The Lundberg Bakery (now known as the Old Bakery and Emporium) is a historic building in downtown Austin, Texas.  It is located at 1006 Congress Avenue, half a block south of the Texas State Capitol grounds. It was added to the National Register of Historic Places on December 17, 1969.

History
The building is constructed of limestone with a brick facade, and features a large cast-iron eagle at the peak of the gabled roof overlooking Congress Avenue. The building was completed for use as a bakery in 1876. The building served as a bakery until the death of its Swedish born owner, Charles Lundberg (1835-1895), who had settled into Austin during 1872. At the time the bakery first began operations, bread was not sold wrapped or packaged. People would wait in line with cloth lined baskets to place the bread in after buying it. Short story writer William Sydney Porter frequented the bakery as he passed it to and from work while employed at the General Land Office Building. .

* Extracted entries:
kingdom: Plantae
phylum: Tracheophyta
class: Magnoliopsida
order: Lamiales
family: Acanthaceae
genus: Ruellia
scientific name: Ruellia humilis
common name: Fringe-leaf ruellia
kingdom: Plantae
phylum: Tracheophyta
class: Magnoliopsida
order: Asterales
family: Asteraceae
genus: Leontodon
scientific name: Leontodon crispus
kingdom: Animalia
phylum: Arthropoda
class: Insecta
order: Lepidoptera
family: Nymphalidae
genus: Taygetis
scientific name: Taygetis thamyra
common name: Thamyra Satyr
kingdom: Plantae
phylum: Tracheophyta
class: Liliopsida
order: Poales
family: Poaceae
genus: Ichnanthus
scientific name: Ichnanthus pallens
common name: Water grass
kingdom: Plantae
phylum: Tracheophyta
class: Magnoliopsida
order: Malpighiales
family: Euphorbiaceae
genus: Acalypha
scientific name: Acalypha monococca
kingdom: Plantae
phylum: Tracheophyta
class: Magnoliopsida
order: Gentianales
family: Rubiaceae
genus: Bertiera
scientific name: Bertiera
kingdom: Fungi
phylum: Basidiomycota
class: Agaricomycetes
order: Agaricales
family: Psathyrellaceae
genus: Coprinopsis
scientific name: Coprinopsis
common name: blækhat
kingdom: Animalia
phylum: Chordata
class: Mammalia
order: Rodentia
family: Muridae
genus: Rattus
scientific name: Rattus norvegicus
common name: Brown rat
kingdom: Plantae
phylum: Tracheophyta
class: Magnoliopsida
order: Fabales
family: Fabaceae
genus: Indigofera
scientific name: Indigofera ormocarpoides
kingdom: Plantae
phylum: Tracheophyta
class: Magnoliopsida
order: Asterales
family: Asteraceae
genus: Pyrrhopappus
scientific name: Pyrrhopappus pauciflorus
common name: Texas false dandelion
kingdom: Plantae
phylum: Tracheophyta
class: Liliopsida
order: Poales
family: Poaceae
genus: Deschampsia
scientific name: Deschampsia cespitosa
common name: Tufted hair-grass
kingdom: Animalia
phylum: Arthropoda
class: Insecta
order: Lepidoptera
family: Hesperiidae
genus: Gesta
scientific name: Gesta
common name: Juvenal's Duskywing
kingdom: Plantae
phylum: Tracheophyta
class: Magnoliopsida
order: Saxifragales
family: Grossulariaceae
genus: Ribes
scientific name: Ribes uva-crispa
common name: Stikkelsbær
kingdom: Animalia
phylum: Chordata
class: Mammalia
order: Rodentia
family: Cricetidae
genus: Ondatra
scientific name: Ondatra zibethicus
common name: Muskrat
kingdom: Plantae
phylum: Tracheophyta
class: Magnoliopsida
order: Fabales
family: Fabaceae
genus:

* Required work:
Pick up the Lundberg Bakery article where it ends and write the next part. The rows have no connection to the piece about the Lundberg Bakery.

* Answer to the exercise:
The building was used as a bakery until 1936, and after that for a variety of purposes. The building changed hands frequently until being bought and refurbished by the Austin Heritage Society in 1962. It was threatened with demolition in 1970, when a new building was planned for the Texas Department of Transportation, but saved when excavations next door uncovered the foundations of the previous state capitol building (a temporary structure built in 1882). Following this discovery, the foundations were converted to a historical plaza, and the bakery was saved.
The Old Bakery was sold to the State of Texas which deeded the building and property to the City of Austin in 1980.

The Old Bakery and Emporium now houses the Lundberg-Maerki Historical Collection. The art gallery located on the third floor features a rotating schedule of exhibitions including artworks of local artists. The Old Bakery and Emporium operates as a consignment store spotlighting handcrafted gifts and fine art by local artisans with a visitor information center for tourist looking for fun attractions around Austin.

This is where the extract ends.